A ministra Rosa Weber acompanhou, na essência, o voto do relator. Ela, entretanto, votou pela improcedência da ação em relação aos títulos que fazem parte da área não integrante da terra indígena. Tais propriedades foram excluídas por antropólogo designado pelo ministro Nelson Jobim (aposentado), quando relator da ACO, para efetuar um levantamento sobre a real extensão da área indígena. Isso porque suas propriedades ficaram fora da área a ser reintegrada para ocupação pelos índios. No mesmo sentido se pronunciou o ministro Joaquim Barbosa.

Na sequência, o ministro Cezar Peluso votou pela procedência parcial da ação para declarar nulos todos os títulos de propriedades cujas glebas se situem dentro da área indígena Caramuru-Catarina Paraguassu. Ele esclareceu que a procedência parcial deve-se ao fato de julgar improcedente a ação em relação aos réus cujos títulos têm por objeto glebas situadas fora da reserva indígena.

Em consequência, julgo carecedores das reconvenções os réus cujos títulos têm glebas situadas fora da área da reserva indígena, porque, para afirmação da validez de seu título perante a causa petendi (causa de pedir), basta a improcedência da demanda, porque se declara que a Funai não tem direito de anular o seu título, disse o ministro.

Em seu voto, o decano do STF, ministro Celso de Mello, afirmou que as perícias antropológica, agronômica e topográfica revelam que a área efetivamente disputada tem sido habitada pela etnia pataxó, que mantém uma relação especial com as terras da Reserva Indígena Caramuru-Catarina Paraguassu. O ministro considerou que a diáspora (dispersão) ocorrida tempos atrás na região não comprometeu a identidade indígena, tendo em vista que os pataxós se mantiveram na região, conscientes da vinculação histórica com o seu próprio território.

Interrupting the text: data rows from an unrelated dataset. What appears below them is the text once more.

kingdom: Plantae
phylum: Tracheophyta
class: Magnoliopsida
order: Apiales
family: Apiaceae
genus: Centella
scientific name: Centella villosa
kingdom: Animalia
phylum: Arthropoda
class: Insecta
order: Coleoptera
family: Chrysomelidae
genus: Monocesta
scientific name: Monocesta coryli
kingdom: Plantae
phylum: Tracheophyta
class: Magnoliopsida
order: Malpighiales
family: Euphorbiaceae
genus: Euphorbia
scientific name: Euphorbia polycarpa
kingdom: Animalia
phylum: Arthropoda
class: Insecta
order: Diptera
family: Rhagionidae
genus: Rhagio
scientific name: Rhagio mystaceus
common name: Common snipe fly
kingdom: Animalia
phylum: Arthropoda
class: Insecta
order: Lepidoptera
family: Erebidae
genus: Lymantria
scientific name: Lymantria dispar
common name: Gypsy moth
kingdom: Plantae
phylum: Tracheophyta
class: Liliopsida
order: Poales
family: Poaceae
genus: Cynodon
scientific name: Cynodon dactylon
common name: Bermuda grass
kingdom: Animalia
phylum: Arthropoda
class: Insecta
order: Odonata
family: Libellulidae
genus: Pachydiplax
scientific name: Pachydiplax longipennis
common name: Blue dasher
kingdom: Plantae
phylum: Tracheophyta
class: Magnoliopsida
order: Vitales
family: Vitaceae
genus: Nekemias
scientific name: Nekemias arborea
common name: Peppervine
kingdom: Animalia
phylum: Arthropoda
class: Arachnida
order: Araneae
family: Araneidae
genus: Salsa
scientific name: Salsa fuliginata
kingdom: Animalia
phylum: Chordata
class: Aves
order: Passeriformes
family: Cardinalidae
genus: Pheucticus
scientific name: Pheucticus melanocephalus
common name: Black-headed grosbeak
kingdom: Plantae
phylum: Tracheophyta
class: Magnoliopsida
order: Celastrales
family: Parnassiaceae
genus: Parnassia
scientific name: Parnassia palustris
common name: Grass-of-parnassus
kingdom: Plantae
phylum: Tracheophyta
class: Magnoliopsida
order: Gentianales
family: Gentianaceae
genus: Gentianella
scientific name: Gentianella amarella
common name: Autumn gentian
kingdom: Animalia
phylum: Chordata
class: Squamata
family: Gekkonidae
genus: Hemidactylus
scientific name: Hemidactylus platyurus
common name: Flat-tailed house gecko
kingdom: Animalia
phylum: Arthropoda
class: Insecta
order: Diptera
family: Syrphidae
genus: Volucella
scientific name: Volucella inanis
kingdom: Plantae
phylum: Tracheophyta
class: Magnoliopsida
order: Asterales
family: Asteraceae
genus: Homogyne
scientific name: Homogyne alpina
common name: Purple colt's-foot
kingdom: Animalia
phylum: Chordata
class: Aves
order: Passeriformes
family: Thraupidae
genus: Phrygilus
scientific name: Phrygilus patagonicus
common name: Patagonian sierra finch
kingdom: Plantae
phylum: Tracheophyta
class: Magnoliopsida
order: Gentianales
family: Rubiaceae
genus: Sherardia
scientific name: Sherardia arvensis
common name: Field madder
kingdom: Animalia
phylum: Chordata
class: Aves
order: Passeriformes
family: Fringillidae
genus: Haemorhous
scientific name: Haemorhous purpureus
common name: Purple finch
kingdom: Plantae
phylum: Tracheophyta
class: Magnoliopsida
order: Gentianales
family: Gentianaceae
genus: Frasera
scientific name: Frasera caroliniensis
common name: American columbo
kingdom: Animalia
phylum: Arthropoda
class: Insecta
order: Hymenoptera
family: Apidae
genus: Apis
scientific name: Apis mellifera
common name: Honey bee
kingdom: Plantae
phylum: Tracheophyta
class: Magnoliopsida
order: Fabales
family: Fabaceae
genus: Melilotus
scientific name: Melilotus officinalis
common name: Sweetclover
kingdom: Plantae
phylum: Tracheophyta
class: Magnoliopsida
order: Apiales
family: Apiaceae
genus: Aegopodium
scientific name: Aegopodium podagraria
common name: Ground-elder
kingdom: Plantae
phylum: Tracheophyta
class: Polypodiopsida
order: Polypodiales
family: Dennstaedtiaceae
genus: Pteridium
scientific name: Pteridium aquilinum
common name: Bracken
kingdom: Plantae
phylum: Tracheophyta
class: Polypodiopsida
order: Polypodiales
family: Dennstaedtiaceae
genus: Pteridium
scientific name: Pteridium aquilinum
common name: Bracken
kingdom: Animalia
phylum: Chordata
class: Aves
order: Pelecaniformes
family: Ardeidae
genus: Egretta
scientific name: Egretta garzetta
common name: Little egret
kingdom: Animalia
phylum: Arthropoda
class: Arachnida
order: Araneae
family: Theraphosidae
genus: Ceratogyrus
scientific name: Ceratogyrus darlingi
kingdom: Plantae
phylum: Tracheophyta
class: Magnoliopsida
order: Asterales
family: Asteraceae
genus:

O ministro Celso de Mello salientou que ninguém pode se tornar dono de terras ocupadas por índios, que pertencem à União e, como tais, não podem ser negociadas. Ele lembrou que a Constituição Federal não prevê pagamento de indenizações aos eventuais ocupantes dessas áreas, apenas o ressarcimento pelas benfeitorias feitas de boa-fé. O decano também se referiu ainda à necessidade de observância do disposto na Convenção 169 da Organização Internacional do Trabalho (OIT), documento internacional mais recente sobre o tema, da qual o Brasil é signatário, que preserva os direitos de grupos tribais e os protege contra remoções involuntárias.

Ao acompanhar o voto do relator, o presidente do STF, ministro Ayres Britto, ressaltou que, para o índio, a terra não é um bem mercantil, passível de transação. Para os índios, a terra é um totem horizontal, é um espírito protetor, é um ente com o qual ele mantém uma relação umbilical. O ministro-presidente lembrou que, não por outro motivo, a Constituição Federal proíbe a remoção de índios, permitindo-a excepcionalmente mediante autorização do Congresso Nacional e em caráter temporário.